HoodiePillow inventor Chris Hindley ’04 describes his product’s remarkable journey.
You created the HoodiePillow after your wife had triplets and couldn’t get sleep, right?
Little bit off. I created it for myself. I’d put a pillow under my head, another over my head, pull the blanket all the way up and cocoon myself away to my happy place. That was how I was getting shuteye when the girls were first born. My wife and I are both entrepreneurial people, so we started thinking about creating a product that could solve that problem.
What was R&D like?
We went through eight or nine prototypes where we were changing the hood placement, different options to see how flexible it is while you sleep, comfort. Most people I told about it thought that I was kind of insane.
Media members seem to either love it or hate it. Does that bother you?
One of the worst things you can have is a product that no one cares about. People have cared about our product, in one way or another, since we launched it.
Tell me about Shark Tank.
Being on that show [with the Travel HoodiePillow] is the single most important thing that a small product–type company can do. The exposure from news stories is fantastic, but Shark Tank is a 12-minute opportunity to pitch your product to America.
Was there a point where the product’s popularity surpassed your expectations?
We certainly didn’t expect it to happen the way it did.
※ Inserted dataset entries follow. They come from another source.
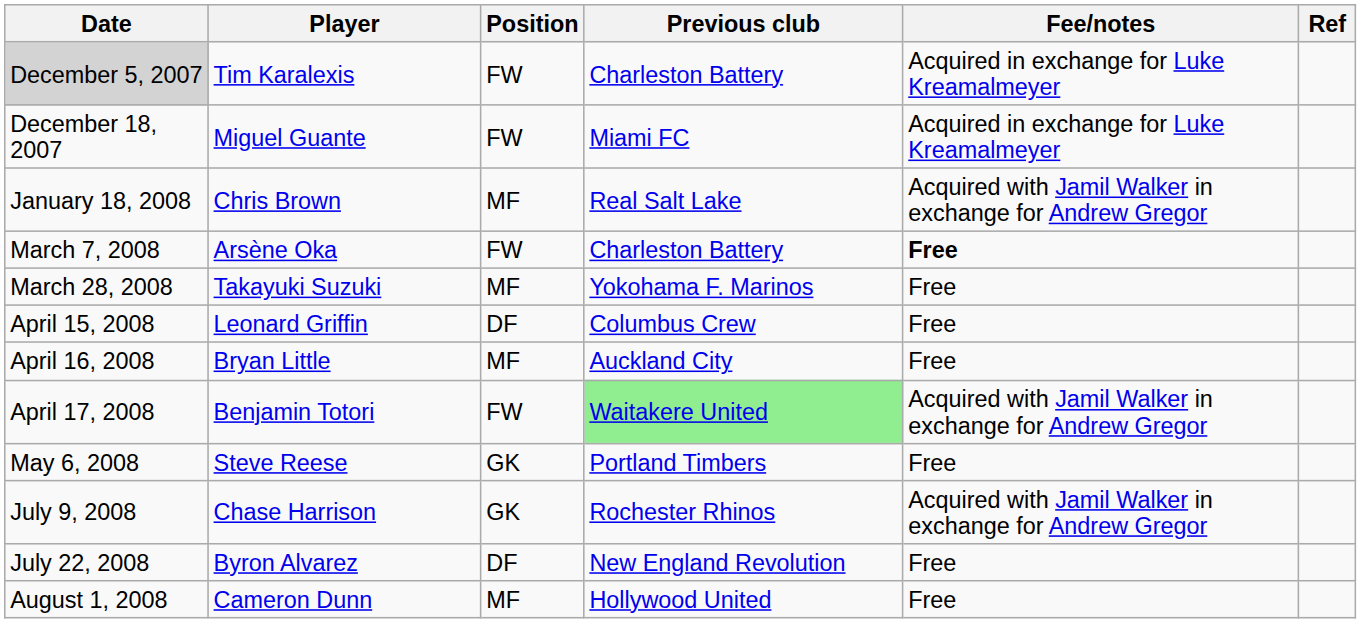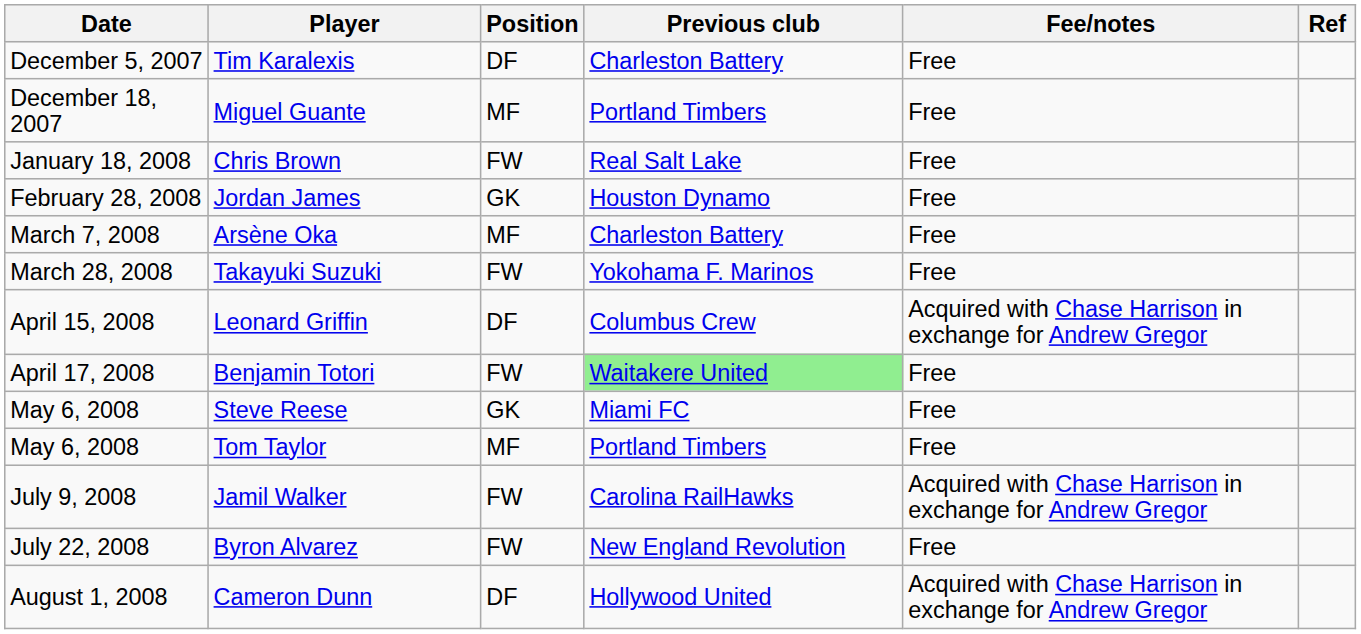Tim Karalexis | Date: lightgrey background -> no background
Tim Karalexis | Position: FW -> DF
Tim Karalexis | Fee/notes: Acquired in exchange for Luke Kreamalmeyer -> Free
Miguel Guante | Position: FW -> MF
Miguel Guante | Previous club: Miami FC -> Portland Timbers
Miguel Guante | Fee/notes: Acquired in exchange for Luke Kreamalmeyer -> Free
Chris Brown | Position: MF -> FW
Chris Brown | Fee/notes: Acquired with Jamil Walker in exchange for Andrew Gregor -> Free
+ row: February 28, 2008 | Jordan James | GK | Houston Dynamo | Free
Arsène Oka | Position: FW -> MF
Arsène Oka | Fee/notes: bold -> normal
Takayuki Suzuki | Position: MF -> FW
Leonard Griffin | Fee/notes: Free -> Acquired with Chase Harrison in exchange for Andrew Gregor
- row: April 16, 2008 | Bryan Little | MF | Auckland City | Free
Benjamin Totori | Fee/notes: Acquired with Jamil Walker in exchange for Andrew Gregor -> Free
Steve Reese | Previous club: Portland Timbers -> Miami FC
+ row: May 6, 2008 | Tom Taylor | MF | Portland Timbers | Free
- row: July 9, 2008 | Chase Harrison | GK | Rochester Rhinos | Acquired with Jamil Walker in exchange for Andrew Gregor
+ row: July 9, 2008 | Jamil Walker | FW | Carolina RailHawks | Acquired with Chase Harrison in exchange for Andrew Gregor
Byron Alvarez | Position: DF -> FW
Cameron Dunn | Position: MF -> DF
Cameron Dunn | Fee/notes: Free -> Acquired with Chase Harrison in exchange for Andrew Gregor
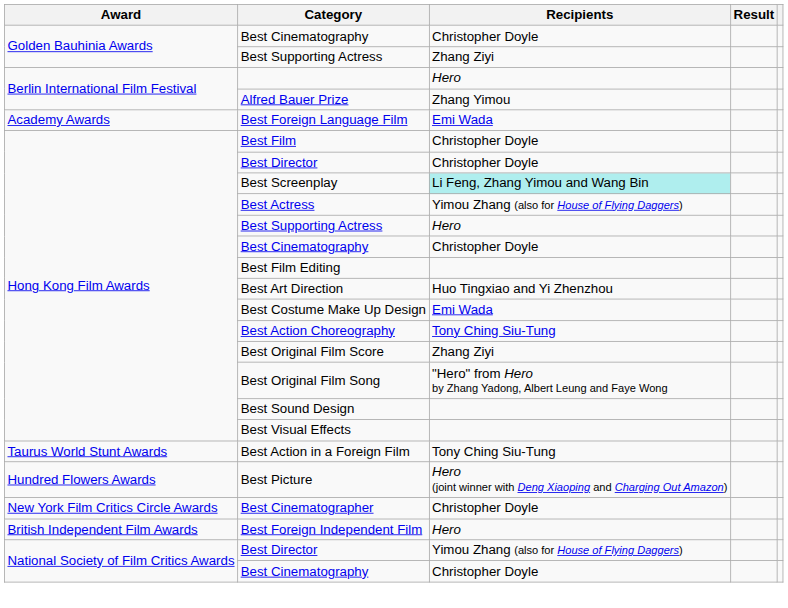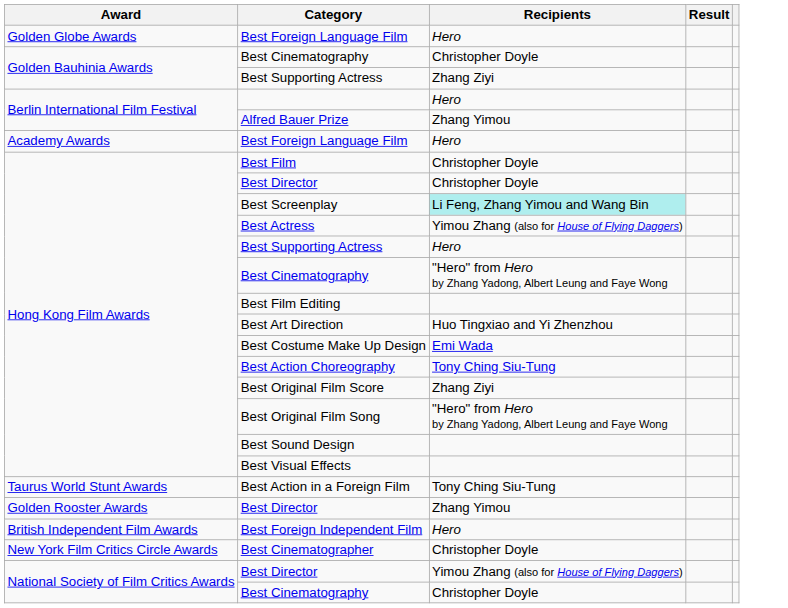+ row: Golden Globe Awards | Best Foreign Language Film | Hero
Academy Awards / Best Foreign Language Film | Recipients: Emi Wada -> Hero
Hong Kong Film Awards / Best Cinematography | Recipients: Christopher Doyle -> "Hero" from Hero by Zhang Yadong, Albert Leung and Faye Wong
- row: Hundred Flowers Awards | Best Picture | Hero (joint winner with Deng Xiaoping and Charging Out Amazon)
+ row: Golden Rooster Awards | Best Director | Zhang Yimou
rows swapped: Best Foreign Independent Film <-> Best Cinematographer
We launched our website, posted some links on Facebook, and within three weeks the product was on Good Morning America and The Today Show. It put us in a peculiar situation where we had to prepare for an onslaught of orders we weren’t anticipating that quickly. We went into a production frenzy that hasn’t stopped.
How did TCNJ prepare you as an inventor?
I feel my time there, especially in the business department, gave me the opportunity to dive into every aspect of business. As a small business owner, you are in charge of everything, [so] that was huge for me.
Any upcoming products up you can discuss?
Throughout 2014, you’ll see a launch of four or five other products.
So you don’t have to have another set of triplets for another idea?
Oh God, no. Three all at once and done.